In the Foilhat page, repeat the passage starting at "Primary LanguageShellBSD 2-Clause" and ending at "prior to use.", but swap "cronjob" for "scheduled job".

### Text provided

/foilhat

Foilhat, a semi-paranoid cronjob wrapper.

Primary LanguageShellBSD 2-Clause "Simplified" LicenseBSD-2-Clause

Foilhat, a semi-paranoid cronjob wrapper.

Warning: By design, Foilhat gives no output whatsoever under normal operation. You are asking to lose cronjob log data if you fail to at least read the "Output Control and Logging" section below prior to use.

Summary

Foilhat v2.0 offers three main features for handling cron jobs, along with a few minor extras. The main features are:

  • Output control
  • Local and remote mount point checking
  • PID/lock fle handling

Foilhat aims to handle these relatively simple tasks in a low maintenace, centralized manner and has been found to add quite a bit of power, safety, and flexibility to everyday job handling.

General Use

Call foilhat.sh in front of your existing script or command, like in these examples:

/usr/local/sbin/foilhat.sh /usr/local/sbin/example_job1.sh

/usr/local/sbin/foilhat.sh /usr/local/sbin/somescript.sh

/usr/local/sbin/foilhat.sh /some/path/someperl.pl

/usr/local/sbin/foilhat.sh /some/path/custom_binary

OR (though not recommended) if you find a situation that warrants it you could just run an arbitrary command as a job:

/full/path/to/foilhat.sh tar -czvpf foo.tgz bar

BUT be mindful of the lock with such "generic" commands (simply '/tmp/tar.foilhat.lck' in this case). You could not call tar via foilhat.sh a second time until the first instance had finished.

You should NOT just run multiple commands in-line. For one it negates most of Foilhat's purpose but also, quoting multiple commands together will break the lock-file generation and Foilhat will simply exit:

./foilhat.sh "touch foo; ls -la foo >&2; rm foo"

######
### Data extracts

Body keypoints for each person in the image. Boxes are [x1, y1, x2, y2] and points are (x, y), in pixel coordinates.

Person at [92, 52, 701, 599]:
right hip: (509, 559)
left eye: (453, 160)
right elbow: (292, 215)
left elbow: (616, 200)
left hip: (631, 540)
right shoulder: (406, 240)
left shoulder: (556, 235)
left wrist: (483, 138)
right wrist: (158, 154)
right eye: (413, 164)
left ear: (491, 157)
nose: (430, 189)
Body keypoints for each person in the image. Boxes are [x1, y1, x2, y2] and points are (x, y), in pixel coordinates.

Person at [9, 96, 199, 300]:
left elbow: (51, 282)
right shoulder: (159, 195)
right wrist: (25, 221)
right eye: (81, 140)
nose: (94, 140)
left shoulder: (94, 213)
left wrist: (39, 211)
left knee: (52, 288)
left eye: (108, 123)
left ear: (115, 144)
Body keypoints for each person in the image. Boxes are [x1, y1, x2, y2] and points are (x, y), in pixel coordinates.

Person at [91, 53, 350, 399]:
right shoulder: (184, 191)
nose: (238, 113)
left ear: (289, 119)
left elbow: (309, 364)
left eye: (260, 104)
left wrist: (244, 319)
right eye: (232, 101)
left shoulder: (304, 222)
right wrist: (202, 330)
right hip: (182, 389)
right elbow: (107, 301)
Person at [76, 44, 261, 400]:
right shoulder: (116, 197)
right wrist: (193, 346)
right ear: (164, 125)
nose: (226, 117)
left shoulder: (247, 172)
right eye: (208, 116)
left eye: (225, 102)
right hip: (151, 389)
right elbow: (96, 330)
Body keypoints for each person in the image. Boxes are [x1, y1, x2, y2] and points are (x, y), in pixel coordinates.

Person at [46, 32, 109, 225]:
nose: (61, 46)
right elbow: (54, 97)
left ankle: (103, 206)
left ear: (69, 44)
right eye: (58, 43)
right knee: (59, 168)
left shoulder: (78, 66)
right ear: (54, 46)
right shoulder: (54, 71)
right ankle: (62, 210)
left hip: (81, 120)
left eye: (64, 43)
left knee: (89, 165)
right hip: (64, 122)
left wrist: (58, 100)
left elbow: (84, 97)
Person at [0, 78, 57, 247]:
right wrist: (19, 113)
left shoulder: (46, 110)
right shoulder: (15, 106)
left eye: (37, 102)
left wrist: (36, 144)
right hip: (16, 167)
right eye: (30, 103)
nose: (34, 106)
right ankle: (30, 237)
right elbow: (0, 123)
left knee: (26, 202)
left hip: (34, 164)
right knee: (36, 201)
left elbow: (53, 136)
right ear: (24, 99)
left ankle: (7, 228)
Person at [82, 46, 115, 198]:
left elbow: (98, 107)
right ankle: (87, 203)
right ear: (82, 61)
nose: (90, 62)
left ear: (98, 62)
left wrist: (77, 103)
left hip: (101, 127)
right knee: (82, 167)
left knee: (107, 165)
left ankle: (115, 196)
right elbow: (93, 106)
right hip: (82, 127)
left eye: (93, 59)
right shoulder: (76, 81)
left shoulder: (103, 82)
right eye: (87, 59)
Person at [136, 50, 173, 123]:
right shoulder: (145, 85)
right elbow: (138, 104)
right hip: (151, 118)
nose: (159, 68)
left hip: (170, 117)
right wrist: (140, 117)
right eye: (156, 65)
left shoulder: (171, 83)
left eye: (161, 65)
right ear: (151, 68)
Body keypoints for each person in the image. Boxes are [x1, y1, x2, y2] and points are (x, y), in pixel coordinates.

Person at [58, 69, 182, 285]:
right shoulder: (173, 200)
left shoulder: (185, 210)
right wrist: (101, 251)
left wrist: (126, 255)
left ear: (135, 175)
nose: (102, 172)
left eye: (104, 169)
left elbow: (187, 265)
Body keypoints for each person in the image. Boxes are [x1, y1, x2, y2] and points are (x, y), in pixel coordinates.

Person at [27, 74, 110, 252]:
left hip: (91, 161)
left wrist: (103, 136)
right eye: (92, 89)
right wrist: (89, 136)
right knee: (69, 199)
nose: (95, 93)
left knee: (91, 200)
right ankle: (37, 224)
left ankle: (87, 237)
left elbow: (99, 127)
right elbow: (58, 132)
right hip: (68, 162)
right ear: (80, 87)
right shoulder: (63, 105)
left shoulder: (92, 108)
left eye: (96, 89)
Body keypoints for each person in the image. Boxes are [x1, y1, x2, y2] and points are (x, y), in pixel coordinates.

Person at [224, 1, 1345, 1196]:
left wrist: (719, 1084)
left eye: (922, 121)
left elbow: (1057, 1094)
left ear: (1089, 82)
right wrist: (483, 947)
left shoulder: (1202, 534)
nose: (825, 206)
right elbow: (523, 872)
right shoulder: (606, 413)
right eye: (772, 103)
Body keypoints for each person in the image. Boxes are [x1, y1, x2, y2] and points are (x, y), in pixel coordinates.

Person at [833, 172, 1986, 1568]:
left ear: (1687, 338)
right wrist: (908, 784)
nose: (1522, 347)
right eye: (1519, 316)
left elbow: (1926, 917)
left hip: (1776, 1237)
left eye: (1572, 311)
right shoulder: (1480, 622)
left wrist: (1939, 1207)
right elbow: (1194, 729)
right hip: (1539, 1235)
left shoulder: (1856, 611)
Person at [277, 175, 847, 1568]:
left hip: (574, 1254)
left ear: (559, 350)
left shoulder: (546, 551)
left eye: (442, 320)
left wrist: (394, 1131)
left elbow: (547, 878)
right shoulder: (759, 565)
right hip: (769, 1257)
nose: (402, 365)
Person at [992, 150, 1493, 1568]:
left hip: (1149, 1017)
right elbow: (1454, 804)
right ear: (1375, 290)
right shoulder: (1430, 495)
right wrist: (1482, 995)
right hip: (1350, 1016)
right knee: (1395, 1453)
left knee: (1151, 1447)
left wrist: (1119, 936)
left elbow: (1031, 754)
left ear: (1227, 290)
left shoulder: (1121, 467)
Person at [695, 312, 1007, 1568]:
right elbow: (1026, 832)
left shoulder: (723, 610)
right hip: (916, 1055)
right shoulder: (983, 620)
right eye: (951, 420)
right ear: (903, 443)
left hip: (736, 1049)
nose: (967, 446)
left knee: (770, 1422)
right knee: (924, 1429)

######

» **Completed task**
Primary LanguageShellBSD 2-Clause "Simplified" LicenseBSD-2-Clause

Foilhat, a semi-paranoid scheduled job wrapper.

Warning: By design, Foilhat gives no output whatsoever under normal operation. You are asking to lose scheduled job log data if you fail to at least read the "Output Control and Logging" section below prior to use.